Sometimes a person’s just gotta make do with their own
Many of us absentmindedly reach for the Tylenol for the most routine instances of minor physical pain. A headache, a muscle strain, aching joints, or menstrual pain — all of these things can send us in search of quick, over-the-counter relief. We seldom consider how these inexpensive, readily available medications can affect our mental health.
Scientists are only beginning to uncover some unexpected side effects of Tylenol. Some of these unintended outcomes are pleasant. A 2013 study revealed how Tylenol can reduce anxiety in addition to halting symptoms of physical pain. That study presented mostly positive results, unless one considers the absence of anxiety (or any other type of psychological pain) to be a bad thing.
A brand new study digs even further into the emotional side effects of taking Tylenol. Scientists at Ohio University set out to prove that acetaminophen not only dulls negative emotions like anxiety, but positive ones as well.
Here’s what happened: Researchers gathered up enough subjects for two separate studies. One group took 1000 milligrams of Tylenol at one sitting while the other group swallowed a placebo pill. Both groups were shown a series of 40 photographs, some of which were quite disturbing (including photos of malnourished humans) and others that were very pleasant (such as frolicking kittens and playful children). All participants were asked to give input on the photos and rate them on a 1-10 scale (with negative feelings rating on the low end). Across the board, the group who took the Tylenol reflected muted emotions on both the positive and negative spectrums. These participants also weren’t aware of their altered emotional state until after the study concluded.

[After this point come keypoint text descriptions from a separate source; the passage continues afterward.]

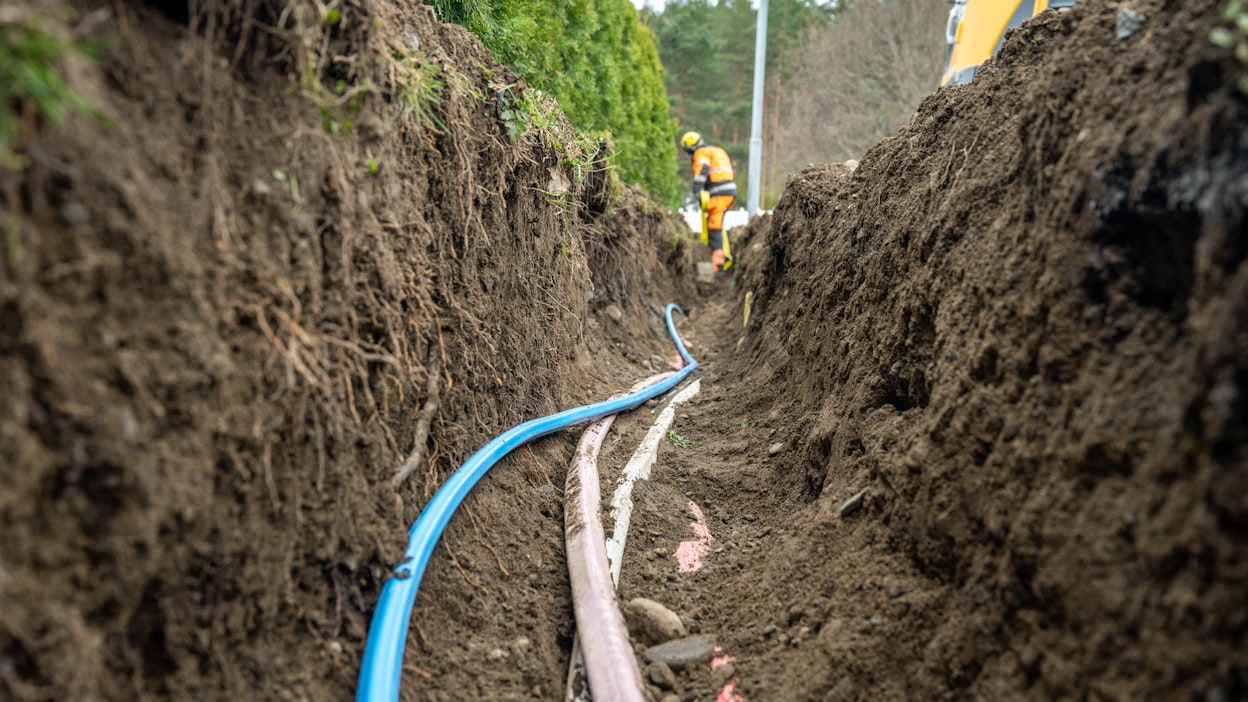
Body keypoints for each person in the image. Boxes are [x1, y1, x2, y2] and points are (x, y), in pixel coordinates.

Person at [680, 131, 737, 273]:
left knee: (714, 227)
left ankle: (718, 267)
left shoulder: (701, 153)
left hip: (719, 193)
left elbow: (702, 171)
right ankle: (719, 263)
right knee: (716, 225)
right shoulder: (718, 151)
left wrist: (697, 190)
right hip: (729, 191)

These results may sound a bit terrifying because, in effect, Tylenol functions as a numbing agent of both physical and emotional sensations. Lead author Geoffrey Durso begs to differ. He sees great promise in this conclusion: “This means that using Tylenol or similar products might have broader consequences than previously thought. Rather than just being a pain reliever, acetaminophen can be seen as an all-purpose emotion reliever.”

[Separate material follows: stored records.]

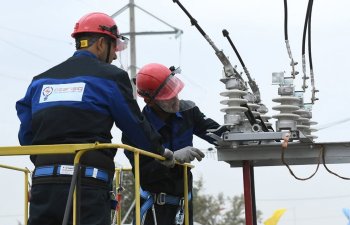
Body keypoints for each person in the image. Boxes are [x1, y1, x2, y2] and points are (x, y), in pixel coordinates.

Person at [16, 12, 174, 225]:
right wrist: (161, 152)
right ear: (101, 43)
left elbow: (26, 135)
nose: (115, 56)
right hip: (87, 186)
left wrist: (49, 159)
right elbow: (134, 127)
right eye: (114, 48)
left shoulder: (40, 81)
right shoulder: (110, 77)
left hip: (44, 185)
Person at [122, 63, 226, 225]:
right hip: (154, 208)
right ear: (149, 100)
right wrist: (172, 159)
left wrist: (242, 132)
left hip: (183, 205)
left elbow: (217, 133)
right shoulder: (137, 130)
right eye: (167, 96)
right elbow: (145, 175)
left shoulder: (188, 112)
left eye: (175, 92)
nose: (175, 99)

Next up: Durso and his team plan to move onto other pain-relieving drugs like ibuprofen and aspirin to see if similar results materialize. His researchers hope to ultimately prove a chemical connection between pleasure and pain. This may sound like a strange end goal for a study that induces apathy via acetaminophen, but Durso promises, “There is accumulating evidence that some people are more sensitive to big life events of all kinds, rather than just vulnerable to bad events.”